Depois de todos esses dados, entretanto, o estudo mais comentado foi o BEACON CRC. Este trabalho, liderado pelo presidente da ESMO, Josep Tabernero, e por Scot Kopetz, do MD Anderson Cancer Center de Houston, no Texas, avaliou o uso de uma combinação de 3 terapias-alvo (Encorafenibe + Binimetinibe + Cetuximabe) contra o padrão de tratamento em pacientes em segunda ou terceira linhas de câncer de cólon com BRAF mutado. Essa mistura foi pensada baseando-se na biologia molecular dos tumores e os resultados mostraram um aumento de sobrevida global mediana de 5,4 para 9,0 meses, com redução de 48% do risco de morte, algo que há muito não se via em cólon. Não só isso, a taxa de resposta foi maior 26 x 2% e as toxicidades não aumentaram. Os dados tiveram significância estatística e o que se comentou é que se tornará um novo padrão de tratamento para estes pacientes. Vale notar que houve alguma discussão sobre as medicações utilizadas nos pacientes do grupo controle. Esta apresentação mostra que o congresso tem se mostrado cada vez mais atraente e rico em discussões científicas.

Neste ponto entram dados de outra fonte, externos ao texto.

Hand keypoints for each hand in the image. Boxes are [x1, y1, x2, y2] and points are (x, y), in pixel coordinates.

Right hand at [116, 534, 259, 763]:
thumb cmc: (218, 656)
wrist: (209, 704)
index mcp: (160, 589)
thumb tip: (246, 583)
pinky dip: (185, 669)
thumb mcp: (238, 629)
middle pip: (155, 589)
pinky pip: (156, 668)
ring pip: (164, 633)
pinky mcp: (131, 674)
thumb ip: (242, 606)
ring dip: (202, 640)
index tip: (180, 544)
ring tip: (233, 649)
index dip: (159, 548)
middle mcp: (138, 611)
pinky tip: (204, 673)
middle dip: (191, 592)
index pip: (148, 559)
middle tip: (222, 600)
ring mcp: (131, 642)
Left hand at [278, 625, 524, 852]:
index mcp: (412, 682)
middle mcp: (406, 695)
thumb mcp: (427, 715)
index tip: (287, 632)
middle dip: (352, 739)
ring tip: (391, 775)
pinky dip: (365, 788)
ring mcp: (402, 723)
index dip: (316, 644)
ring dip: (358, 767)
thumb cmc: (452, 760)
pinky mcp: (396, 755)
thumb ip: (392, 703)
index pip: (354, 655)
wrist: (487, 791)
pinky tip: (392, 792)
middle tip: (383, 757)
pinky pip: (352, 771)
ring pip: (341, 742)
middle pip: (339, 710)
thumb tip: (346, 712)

Em conclusão, o evento foi um sucesso e trouxe à tona muitas discussões bastante interessantes para os médicos, mas, principalmente, para os pacientes. Esperamos que as pesquisas continuem avançando em direção à busca de tratamentos mais eficazes e menos tóxicos, oferecendo sobrevida com qualidade de vida. Não só isso, que o futuro também mostre o melhor caminho quanto à sustentabilidade financeira dos sistemas de saúde, que tem tido de se reinventar com o advento de tantas novas terapias.